Les nouvelles en elle-même se déroule presque toute (probablement toute mais pour certaines un doute est possible) dans la chronologie uchronique des Protectorats. La découverte, en 1938 par les Américains, d’une soucoupe volante écrasée sur Terre va transformer radicalement le destin de l’humanité avec le développement rapide de nouvelles technologies et l’émergence, à terme, de Protectorats, dont celui d’Istanbul est le cadre de plusieurs nouvelles.

De là, Ray Nayler propose des nouvelles se déroulant proche de notre présent ou dans un futur lointain où l’humanité explore les étoiles (en projetant la conscience des explorateurs dans l’espace qui occupe ensuite un corps envoyé en avance pour eux à destination).

Les différentes nouvelles, qui vont de bonne à magistrale, explorent souvent des questionnements liés à la conscience, la mémoire, l’extension de la durée de vie, ce qui fait l’humain.

Bref, au final, Protectorats est un excellent recueil ; de ceux qui vous font dire « mais pourquoi n’ai-je pas découvert cet auteur avant.
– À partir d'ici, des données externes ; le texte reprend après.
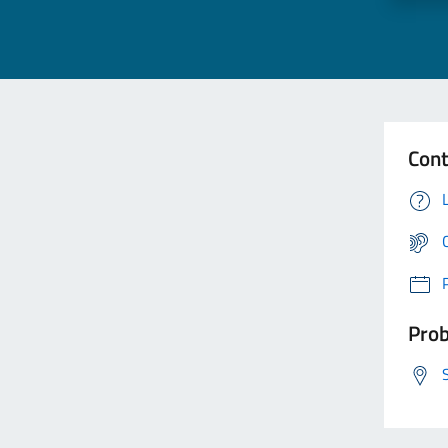
Cont
Prob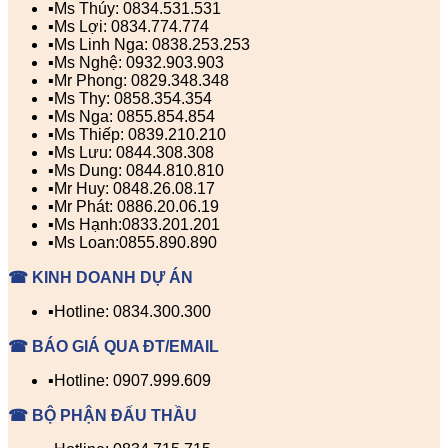
▪️Ms Thúy: 0834.531.531
▪️Ms Lợi: 0834.774.774
▪️Ms Linh Nga: 0838.253.253
▪️Ms Nghệ: 0932.903.903
▪️Mr Phong: 0829.348.348
▪️Ms Thy: 0858.354.354
▪️Ms Nga: 0855.854.854
▪️Ms Thiếp: 0839.210.210
▪️Ms Lưu: 0844.308.308
▪️Ms Dung: 0844.810.810
▪️Mr Huy: 0848.26.08.17
▪️Mr Phát: 0886.20.06.19
▪️Ms Hạnh:0833.201.201
▪️Ms Loan:0855.890.890
☎ KINH DOANH DỰ ÁN
▪️Hotline: 0834.300.300
☎ BÁO GIÁ QUA ĐT/EMAIL
▪️Hotline: 0907.999.609
☎ BỘ PHẬN ĐẤU THẦU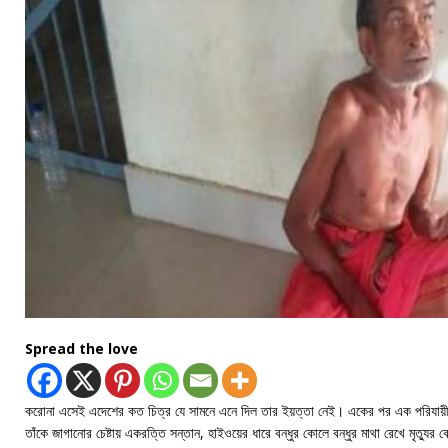
Spread the love
করোনা এসেই এদেশের কত চিত্র যে সামনে এনে দিল তার ইয়ত্তা নেই। একের পর এক পরিযায়ী শ্র
তাঁকে জাগানোর চেষ্টায় একরত্তি সন্তান, হাইওয়ের ধারে বন্ধুর কোলে বন্ধুর মাথা রেখে মৃত্যুর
La Mer de la Tranquillité de Emily St. John Mandel

La Mer de la Tranquillité, que j’ai audio-lu en VO, est un roman de voyage dans le temps.

Un homme, né dans une des colonies lunaires, enquête à plusieurs époques sur une anomalie temporelle qui semble, pour un bref moment, se faire rencontrer plusieurs époques. Pour ce faire il se rend, depuis son 2401 natal, à différent point dans le temps afin de rencontrer les différents protagonistes qui sont lié à cette anomalie.

Le roman multiplie ainsi les points de vu entre personnages (le voyageur temporel, un violoniste, une écrivaine, un noble exilé, une jeune femme) et époques (la lune en 2401, la terre du XXIIé  siècle, l’an 2020 et le début du XXé siècle. 

Le tout formant un classique, mais sympathique et bien écrit roman qui explorent les thématiques de boucles temporelles, de la nature de la réalité (hypothèse de la simulation) et des pandémies (thème qui revient plusieurs fois dans le roman). Au final donc, La Mer de la Tranquillité ne renouvelle peut-être pas le thème du voyage dans le temps (comme l’annonce le quatrième de couverture francophone) mais propose une solide variation sur un thème classique.